:: WHAT IS REQUIRED ::
With the pictures omitted, write out the entries that follow exactly as they stand.

:: EXTRACTED INFORMATION ::

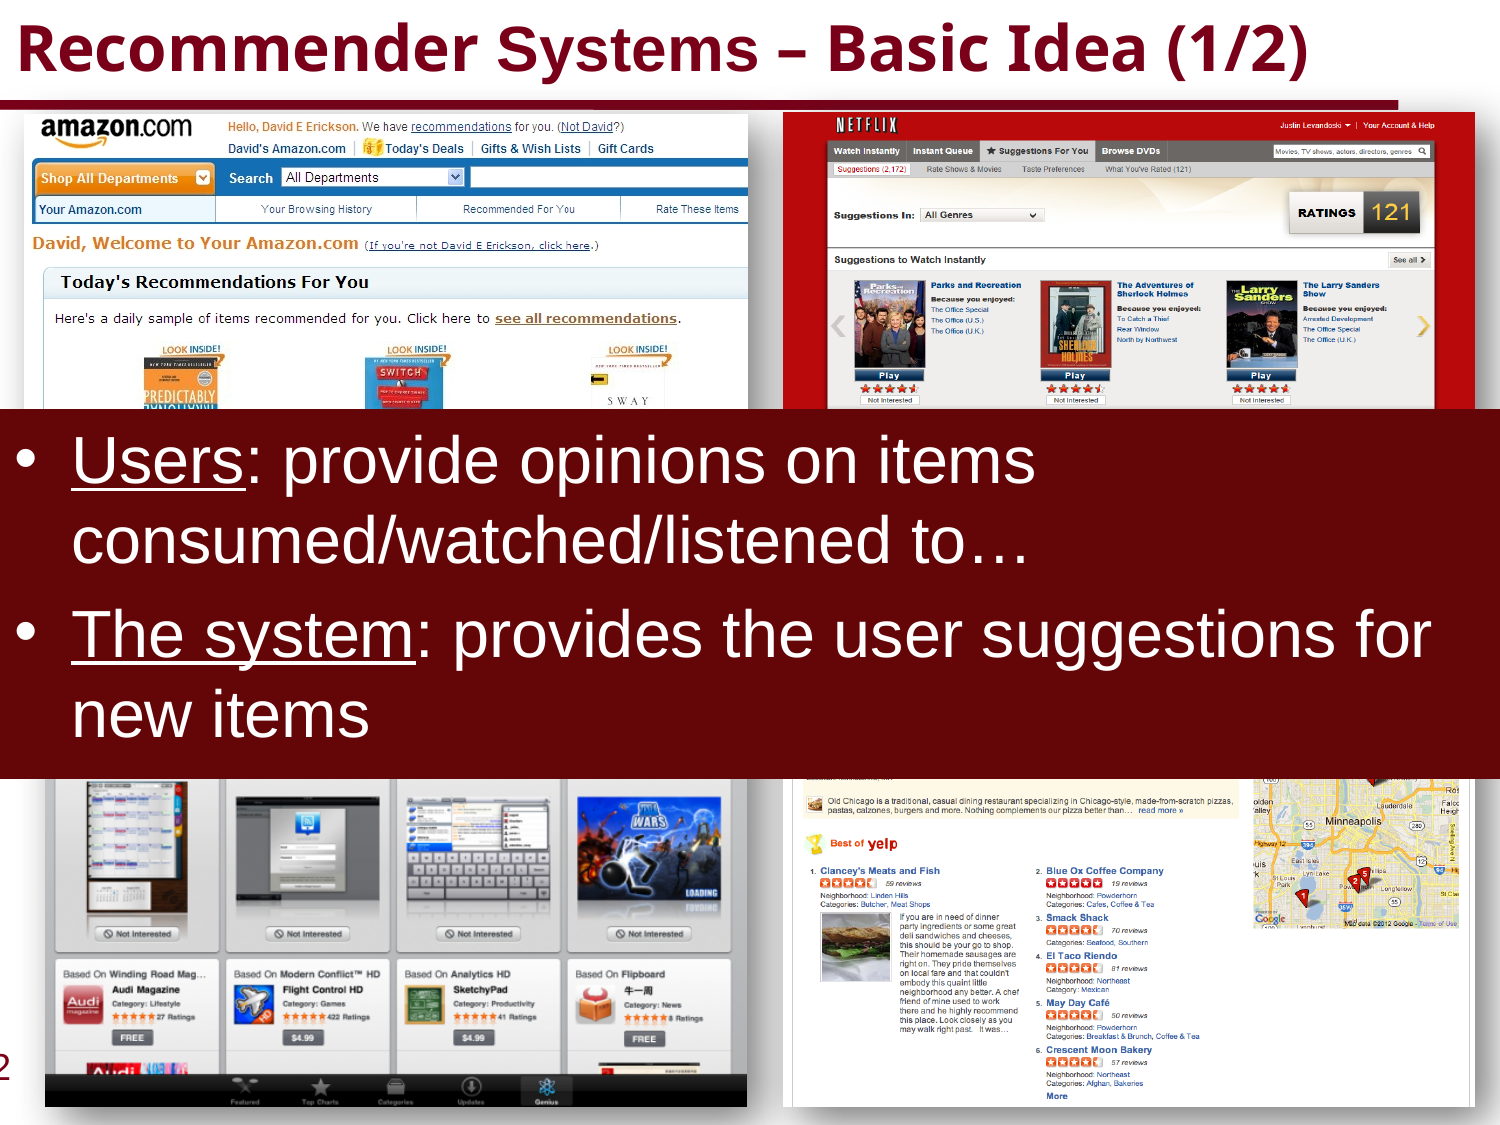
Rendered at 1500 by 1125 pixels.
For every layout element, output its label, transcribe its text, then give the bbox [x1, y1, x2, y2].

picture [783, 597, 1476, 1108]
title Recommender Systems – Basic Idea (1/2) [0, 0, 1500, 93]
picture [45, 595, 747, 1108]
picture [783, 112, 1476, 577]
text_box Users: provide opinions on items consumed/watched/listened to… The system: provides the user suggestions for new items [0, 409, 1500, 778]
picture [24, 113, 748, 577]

:: RESPONSE TO THIS EXERCISE ::
Rendered at 1500 by 1125 pixels.
For every layout element, output its label, transcribe its text, then give the bbox [x1, y1, x2, y2].

picture [783, 597, 1476, 1108]
title Recommender Systems – Basic Idea (1/2) [0, 0, 1500, 93]
picture [45, 595, 747, 1108]
picture [783, 112, 1476, 577]
text_box Users: provide opinions on items consumed/watched/listened to… The system: provides the user suggestions for new items [0, 409, 1500, 778]
picture [24, 113, 748, 577]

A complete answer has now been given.